• [Task to complete] Work out how many lines of the entries have the word "Cash" in them. Respond with that number only.

• [Extracted entries]
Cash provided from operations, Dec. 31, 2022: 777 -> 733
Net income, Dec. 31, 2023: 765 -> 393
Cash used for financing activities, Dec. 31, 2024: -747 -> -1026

...

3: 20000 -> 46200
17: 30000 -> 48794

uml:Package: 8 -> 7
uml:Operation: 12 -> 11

• [Output] 2